## Kutipan bacaan
⁂

Teringat ketika aku di Surabaya, dan aku mengirim sms ke bapakku yang isinya hanya, “Pak…”. Bapak langsung meneleponku karena tahu jika aku sudah mengirim sms seperti itu, berarti keadaanku sedang tidak baik. Bapak menanyakan keadaanku, meskipun aku berkata tidak apa-apa, Bapak selalu memberiku semangat, bahkan sering sekali mengirim Masku untuk menghiburku, entah hanya menemani makan atau datang di depan kos.
Teringat cerita ibuku saat Bapakku terbangun secara tiba-tiba dan menuju ke teras. Bapak berkata seperti mendengar suaraku memanggil Bapak, persis gaya khasku ketika memanggil Bapak dan Ibu ketika pulang dari Surabaya. Ya, Bapak memang seseorang yang mudah sekali rindu, apalagi ke anak-anaknya. Pernah ketika pagi di hari Senin aku berangkat ke Surabaya dan malamnya Bapak sudah sms bertanya kapan aku akan pulang. Hehe lucu, padahal belum 24 jam tidak bertemu denganku. Mungkin sifat itu juga yang menurun kepadaku. Sehingga aku sering sekali pulang ke rumah.

⁂

## Baris data
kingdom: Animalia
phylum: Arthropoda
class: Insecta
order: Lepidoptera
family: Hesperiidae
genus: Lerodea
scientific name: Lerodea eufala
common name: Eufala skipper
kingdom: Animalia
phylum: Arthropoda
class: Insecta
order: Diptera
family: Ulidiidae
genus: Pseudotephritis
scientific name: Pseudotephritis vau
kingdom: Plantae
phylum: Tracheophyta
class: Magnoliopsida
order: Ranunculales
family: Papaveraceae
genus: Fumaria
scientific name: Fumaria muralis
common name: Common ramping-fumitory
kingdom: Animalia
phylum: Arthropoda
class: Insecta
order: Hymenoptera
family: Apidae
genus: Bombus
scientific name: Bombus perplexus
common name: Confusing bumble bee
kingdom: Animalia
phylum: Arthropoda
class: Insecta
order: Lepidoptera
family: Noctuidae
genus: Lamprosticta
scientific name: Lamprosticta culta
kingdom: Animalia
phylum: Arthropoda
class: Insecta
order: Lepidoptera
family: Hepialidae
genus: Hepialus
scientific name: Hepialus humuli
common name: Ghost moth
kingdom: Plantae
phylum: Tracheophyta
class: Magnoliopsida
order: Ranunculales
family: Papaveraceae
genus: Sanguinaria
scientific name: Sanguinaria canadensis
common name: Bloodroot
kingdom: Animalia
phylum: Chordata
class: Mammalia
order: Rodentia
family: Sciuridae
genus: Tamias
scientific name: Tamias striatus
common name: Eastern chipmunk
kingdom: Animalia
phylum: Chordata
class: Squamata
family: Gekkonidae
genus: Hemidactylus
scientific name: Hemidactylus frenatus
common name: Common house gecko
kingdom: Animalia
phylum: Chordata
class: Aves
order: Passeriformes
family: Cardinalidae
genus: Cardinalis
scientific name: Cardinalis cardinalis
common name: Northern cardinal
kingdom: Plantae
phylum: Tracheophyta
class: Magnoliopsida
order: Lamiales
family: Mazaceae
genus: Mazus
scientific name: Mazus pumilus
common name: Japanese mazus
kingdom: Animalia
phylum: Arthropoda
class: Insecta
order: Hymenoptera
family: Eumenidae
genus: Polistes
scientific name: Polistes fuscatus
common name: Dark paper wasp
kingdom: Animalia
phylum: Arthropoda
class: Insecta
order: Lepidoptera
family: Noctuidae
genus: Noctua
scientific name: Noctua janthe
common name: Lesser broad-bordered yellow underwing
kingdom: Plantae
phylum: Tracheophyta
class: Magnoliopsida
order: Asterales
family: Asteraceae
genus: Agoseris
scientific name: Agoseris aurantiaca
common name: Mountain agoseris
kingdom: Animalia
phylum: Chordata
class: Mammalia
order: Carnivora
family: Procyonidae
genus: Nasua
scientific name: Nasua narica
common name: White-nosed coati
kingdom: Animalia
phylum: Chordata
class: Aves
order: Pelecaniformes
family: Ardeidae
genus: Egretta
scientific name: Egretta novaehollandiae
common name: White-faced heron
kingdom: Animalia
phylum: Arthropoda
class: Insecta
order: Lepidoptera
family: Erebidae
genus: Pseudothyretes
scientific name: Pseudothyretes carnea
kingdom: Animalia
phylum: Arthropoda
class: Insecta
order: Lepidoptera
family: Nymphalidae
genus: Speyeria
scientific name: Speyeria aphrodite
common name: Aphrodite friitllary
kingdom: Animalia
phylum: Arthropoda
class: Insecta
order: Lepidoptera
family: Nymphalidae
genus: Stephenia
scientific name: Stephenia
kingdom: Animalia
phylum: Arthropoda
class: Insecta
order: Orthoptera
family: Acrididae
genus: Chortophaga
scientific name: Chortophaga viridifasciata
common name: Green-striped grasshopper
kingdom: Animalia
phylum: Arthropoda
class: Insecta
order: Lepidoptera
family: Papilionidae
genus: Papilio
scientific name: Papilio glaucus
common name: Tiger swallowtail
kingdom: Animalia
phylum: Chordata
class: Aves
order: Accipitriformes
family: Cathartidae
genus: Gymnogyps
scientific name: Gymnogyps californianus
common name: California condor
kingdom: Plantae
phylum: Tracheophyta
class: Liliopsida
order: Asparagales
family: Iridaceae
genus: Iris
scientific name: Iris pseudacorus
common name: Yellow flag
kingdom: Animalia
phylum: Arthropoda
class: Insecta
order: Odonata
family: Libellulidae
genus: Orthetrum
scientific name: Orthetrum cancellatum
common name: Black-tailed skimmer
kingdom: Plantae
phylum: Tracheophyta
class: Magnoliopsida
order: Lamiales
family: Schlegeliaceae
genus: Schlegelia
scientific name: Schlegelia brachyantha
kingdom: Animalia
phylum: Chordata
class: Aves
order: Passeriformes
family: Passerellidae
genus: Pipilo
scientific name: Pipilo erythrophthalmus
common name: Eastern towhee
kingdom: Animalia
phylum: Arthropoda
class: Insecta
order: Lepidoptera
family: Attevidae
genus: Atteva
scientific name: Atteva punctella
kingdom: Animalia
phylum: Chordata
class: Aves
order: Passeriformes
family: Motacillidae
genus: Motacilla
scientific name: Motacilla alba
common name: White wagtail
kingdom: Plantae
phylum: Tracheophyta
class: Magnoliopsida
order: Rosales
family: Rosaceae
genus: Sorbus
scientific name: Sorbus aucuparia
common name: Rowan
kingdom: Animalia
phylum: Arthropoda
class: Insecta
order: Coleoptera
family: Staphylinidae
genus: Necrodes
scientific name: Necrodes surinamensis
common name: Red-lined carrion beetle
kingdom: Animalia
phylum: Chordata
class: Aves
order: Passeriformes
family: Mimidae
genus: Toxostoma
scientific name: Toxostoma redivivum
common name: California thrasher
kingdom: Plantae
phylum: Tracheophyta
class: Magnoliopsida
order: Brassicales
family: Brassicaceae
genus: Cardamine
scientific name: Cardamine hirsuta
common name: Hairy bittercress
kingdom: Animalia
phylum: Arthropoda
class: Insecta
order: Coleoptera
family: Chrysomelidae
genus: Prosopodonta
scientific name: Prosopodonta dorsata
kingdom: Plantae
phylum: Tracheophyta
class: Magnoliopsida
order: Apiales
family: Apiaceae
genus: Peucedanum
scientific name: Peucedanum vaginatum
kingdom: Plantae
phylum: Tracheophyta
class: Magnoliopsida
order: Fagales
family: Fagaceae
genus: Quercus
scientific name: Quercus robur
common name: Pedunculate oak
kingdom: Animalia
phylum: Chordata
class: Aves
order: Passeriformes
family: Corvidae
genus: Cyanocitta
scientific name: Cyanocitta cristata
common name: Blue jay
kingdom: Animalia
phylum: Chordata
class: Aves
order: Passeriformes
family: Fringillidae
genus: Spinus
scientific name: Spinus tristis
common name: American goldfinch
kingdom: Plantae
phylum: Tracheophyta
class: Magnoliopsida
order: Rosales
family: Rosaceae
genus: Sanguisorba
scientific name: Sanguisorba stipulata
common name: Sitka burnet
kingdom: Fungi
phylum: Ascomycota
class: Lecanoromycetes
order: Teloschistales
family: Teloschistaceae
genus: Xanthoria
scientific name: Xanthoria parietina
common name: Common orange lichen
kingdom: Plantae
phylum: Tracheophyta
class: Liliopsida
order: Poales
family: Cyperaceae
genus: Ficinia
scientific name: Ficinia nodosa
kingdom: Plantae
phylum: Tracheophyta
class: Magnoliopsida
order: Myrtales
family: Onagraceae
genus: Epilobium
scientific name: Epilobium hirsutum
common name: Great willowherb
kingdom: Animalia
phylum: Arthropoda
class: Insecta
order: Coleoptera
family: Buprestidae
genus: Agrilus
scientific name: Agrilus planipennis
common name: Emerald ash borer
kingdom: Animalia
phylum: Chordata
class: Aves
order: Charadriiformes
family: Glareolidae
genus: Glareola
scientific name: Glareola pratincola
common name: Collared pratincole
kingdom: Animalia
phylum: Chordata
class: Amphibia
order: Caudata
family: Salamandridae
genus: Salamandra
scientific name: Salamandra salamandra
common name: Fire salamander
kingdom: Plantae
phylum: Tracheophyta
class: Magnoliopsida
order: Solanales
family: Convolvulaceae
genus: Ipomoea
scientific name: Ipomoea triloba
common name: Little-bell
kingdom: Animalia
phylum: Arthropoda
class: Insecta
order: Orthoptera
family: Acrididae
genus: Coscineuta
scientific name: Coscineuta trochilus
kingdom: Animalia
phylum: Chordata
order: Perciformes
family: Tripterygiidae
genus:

⁂

## Soal latihan
Lanjutkan kutipan tentang kenangan bersama bapak itu mulai setelah kalimat terakhirnya.

## Pembahasan soal
Teringat ketika dulu waktu aku kecil dan Ibu masih harus kuliah dan baru pulang sore hari, Bapaklah yang menyisiri rambutku, menguncir rambutku, dan memberinya minyak rambut agar rambutku menjadi bagus. Bapak jugalah yang mendandaniku ketika ada temanku yang ulang tahun. Karena masih anak kecil, bapak hanya memberiku bedak. Dan agar mataku terlihat lebih indah, bapakku berniat memberi garis mata. Namun apa daya, ternyata pensil alis mata ibuku entah ada dimana, sehingga menggunakan Pensil 2B pun jadi. Meskipun susah, namun ternyata bisa. Haha.
Teringat ketika Bapak menyuruhku untuk shalat berjamaah di Masjid bersama. Bapak sering kali marah jika aku menunda-nunda shalat. Bapak jugalah yang selalu mengajariku loyal kepada orang lain. Bapak selalu berkata, rejeki itu sudah ada yang mengatur, ngapain pake iri-iri. Kalau sudah bekerja secara halal, insyaAllah barokah semuanya, tidak perlu takut kekurangan.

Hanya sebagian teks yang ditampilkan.